What the exercise asks:
Go line by line through the records below. Copy whichever lines contain the string "labels".

*** Opening of Materials provided ***

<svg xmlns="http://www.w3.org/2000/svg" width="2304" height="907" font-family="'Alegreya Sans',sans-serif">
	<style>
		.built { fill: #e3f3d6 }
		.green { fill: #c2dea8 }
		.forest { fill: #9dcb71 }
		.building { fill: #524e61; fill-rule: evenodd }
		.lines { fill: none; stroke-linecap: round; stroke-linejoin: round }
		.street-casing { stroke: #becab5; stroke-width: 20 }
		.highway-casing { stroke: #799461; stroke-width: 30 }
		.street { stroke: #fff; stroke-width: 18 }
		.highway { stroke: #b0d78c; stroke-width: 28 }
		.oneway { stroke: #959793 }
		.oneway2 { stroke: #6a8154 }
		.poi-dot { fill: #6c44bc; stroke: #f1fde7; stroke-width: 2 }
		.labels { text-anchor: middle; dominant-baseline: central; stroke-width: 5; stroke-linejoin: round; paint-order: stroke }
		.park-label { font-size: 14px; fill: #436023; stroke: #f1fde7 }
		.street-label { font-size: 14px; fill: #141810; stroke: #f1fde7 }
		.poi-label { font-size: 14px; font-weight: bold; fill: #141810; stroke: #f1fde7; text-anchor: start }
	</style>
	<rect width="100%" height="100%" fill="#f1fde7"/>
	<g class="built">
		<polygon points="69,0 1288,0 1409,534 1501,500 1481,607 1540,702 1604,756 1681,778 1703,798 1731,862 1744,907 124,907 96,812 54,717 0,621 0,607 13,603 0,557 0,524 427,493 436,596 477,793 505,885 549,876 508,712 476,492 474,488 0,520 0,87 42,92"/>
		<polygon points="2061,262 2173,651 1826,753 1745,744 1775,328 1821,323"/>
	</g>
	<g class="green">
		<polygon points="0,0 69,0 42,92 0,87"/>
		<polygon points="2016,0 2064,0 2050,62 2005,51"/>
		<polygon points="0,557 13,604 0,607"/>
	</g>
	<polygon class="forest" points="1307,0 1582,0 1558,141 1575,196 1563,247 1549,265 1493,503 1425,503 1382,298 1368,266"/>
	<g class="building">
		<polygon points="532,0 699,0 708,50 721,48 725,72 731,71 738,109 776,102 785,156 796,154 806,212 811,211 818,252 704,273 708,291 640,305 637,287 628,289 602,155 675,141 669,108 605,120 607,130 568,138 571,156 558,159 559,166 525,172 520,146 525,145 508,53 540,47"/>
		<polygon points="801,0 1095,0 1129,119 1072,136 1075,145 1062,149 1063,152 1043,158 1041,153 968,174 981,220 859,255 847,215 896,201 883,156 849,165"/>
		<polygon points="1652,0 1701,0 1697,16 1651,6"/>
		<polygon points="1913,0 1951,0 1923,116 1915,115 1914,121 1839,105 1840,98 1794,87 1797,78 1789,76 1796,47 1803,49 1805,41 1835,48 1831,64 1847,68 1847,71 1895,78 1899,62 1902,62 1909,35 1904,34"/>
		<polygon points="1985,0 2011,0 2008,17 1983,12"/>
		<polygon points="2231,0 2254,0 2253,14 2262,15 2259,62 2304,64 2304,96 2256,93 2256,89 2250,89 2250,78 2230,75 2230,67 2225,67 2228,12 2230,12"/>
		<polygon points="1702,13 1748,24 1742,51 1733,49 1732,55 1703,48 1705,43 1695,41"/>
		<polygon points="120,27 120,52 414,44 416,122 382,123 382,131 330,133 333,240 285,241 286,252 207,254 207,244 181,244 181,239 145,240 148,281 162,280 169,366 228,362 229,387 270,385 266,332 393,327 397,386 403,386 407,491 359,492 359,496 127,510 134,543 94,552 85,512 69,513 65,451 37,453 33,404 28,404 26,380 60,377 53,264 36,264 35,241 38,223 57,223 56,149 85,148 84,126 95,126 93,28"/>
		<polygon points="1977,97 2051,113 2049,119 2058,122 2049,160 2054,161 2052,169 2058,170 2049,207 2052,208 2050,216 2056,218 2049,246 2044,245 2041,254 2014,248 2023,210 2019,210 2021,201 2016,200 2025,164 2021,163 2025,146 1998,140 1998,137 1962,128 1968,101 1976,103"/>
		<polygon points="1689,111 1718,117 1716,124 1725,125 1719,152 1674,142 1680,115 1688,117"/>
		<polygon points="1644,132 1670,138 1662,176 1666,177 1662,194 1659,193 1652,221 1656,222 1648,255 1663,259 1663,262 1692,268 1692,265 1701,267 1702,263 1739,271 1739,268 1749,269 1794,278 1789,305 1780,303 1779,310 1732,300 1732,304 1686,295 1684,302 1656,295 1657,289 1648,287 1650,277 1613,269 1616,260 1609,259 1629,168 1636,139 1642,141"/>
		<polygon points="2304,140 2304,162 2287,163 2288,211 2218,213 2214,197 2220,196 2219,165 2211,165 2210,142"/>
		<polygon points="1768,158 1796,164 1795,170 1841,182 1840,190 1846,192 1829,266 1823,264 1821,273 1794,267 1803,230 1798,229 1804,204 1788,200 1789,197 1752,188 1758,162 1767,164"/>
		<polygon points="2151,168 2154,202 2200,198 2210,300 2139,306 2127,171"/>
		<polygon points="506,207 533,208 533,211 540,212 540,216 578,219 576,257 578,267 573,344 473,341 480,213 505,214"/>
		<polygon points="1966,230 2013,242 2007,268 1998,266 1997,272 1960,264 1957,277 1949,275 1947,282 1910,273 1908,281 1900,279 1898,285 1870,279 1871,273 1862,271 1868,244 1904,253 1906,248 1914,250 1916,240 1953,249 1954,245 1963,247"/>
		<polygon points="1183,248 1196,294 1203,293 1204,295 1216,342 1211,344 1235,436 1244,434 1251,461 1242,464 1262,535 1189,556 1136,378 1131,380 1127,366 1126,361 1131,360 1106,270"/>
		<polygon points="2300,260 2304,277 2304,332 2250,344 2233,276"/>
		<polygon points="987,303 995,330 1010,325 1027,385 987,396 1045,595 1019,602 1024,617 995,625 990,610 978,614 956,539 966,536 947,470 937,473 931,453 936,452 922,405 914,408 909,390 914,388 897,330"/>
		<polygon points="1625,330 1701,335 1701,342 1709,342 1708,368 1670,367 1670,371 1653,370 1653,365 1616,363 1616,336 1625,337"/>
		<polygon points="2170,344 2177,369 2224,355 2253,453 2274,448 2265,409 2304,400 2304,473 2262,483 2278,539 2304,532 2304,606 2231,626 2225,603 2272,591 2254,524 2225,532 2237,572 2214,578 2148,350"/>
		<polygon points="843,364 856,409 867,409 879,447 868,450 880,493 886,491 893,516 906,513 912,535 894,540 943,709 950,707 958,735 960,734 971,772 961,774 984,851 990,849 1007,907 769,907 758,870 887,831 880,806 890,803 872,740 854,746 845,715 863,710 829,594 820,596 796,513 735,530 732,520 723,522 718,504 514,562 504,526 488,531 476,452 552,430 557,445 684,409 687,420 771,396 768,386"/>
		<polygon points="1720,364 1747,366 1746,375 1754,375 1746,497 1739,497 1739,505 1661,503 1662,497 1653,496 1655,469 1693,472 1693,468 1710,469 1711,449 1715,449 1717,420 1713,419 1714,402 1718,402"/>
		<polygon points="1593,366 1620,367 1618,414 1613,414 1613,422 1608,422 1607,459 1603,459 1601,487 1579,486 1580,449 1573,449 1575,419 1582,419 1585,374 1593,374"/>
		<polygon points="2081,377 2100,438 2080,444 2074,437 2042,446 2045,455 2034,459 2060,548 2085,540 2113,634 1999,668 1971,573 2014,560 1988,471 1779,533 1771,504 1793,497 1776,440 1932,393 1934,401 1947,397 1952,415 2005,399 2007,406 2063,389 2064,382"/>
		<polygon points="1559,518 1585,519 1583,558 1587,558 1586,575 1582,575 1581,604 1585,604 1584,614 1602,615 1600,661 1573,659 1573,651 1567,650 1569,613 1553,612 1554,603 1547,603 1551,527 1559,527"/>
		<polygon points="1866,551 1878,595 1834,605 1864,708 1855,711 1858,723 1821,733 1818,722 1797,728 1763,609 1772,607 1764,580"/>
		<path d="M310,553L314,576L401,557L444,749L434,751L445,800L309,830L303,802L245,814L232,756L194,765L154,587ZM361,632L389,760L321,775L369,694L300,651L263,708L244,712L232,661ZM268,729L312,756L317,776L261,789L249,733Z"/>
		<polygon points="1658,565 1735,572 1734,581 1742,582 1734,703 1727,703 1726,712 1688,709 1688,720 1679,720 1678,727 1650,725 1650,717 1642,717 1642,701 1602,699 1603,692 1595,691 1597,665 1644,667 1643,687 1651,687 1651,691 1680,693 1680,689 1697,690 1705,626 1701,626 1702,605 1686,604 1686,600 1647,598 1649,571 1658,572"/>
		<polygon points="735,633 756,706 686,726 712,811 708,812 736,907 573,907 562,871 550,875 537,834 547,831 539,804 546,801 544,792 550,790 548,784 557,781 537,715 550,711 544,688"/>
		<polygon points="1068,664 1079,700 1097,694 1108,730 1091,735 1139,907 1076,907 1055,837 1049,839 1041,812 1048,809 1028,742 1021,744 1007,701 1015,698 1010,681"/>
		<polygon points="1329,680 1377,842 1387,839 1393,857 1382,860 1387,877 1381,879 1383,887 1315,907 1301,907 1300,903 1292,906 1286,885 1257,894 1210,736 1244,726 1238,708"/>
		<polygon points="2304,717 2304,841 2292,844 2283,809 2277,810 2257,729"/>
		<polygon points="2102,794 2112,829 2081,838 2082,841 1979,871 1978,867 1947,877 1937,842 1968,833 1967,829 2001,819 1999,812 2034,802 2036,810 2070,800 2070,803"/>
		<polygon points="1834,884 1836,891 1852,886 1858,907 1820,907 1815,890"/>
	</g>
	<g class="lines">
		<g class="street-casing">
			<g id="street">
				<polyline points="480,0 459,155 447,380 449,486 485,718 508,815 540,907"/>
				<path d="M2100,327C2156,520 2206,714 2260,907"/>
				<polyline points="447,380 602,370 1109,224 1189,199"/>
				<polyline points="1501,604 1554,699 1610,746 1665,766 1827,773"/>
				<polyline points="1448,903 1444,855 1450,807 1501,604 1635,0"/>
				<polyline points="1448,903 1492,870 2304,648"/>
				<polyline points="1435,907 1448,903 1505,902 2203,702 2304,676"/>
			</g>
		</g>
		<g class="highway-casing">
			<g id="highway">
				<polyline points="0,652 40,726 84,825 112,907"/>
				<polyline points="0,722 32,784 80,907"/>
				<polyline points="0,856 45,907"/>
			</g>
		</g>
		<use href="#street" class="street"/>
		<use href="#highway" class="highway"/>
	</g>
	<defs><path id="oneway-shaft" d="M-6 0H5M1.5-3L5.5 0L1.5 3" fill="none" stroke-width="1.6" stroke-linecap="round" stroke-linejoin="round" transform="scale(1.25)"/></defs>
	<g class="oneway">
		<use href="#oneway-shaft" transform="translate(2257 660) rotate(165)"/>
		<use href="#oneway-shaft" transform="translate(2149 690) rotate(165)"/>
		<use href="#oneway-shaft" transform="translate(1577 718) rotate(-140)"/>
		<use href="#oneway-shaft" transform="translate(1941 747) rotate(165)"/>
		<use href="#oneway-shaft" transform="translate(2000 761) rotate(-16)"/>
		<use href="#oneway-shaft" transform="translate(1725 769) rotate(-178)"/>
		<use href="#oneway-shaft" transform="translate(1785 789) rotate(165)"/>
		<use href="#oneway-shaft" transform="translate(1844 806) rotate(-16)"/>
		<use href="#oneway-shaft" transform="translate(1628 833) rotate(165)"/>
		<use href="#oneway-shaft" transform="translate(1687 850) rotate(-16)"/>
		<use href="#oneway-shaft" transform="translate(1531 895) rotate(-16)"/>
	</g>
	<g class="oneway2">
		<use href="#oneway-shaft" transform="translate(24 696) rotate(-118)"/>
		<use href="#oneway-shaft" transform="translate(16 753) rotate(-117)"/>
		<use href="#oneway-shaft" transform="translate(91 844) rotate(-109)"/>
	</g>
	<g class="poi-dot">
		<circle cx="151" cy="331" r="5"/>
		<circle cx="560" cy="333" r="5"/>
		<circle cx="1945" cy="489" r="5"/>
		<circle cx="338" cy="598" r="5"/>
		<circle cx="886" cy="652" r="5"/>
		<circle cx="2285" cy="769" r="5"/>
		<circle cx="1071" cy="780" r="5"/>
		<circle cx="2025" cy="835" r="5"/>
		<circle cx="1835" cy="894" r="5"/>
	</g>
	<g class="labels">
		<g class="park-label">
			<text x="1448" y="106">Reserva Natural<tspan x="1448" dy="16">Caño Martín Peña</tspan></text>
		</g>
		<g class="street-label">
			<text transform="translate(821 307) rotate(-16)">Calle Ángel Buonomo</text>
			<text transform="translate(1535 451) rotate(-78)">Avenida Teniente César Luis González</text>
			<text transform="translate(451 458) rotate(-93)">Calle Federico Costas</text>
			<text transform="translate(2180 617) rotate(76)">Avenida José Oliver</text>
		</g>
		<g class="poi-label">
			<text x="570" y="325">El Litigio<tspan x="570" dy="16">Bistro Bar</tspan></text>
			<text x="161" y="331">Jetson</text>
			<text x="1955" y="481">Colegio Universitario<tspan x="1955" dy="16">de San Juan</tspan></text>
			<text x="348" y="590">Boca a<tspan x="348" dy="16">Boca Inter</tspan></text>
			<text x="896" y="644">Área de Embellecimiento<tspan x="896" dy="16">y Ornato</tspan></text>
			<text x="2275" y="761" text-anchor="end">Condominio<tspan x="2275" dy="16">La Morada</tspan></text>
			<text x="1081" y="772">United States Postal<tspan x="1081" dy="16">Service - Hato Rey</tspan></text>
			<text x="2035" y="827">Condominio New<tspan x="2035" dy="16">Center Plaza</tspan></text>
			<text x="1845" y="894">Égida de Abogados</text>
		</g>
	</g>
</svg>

*** Close of Materials provided ***

Answer to this task:
		.labels { text-anchor: middle; dominant-baseline: central; stroke-width: 5; stroke-linejoin: round; paint-order: stroke }
	<g class="labels">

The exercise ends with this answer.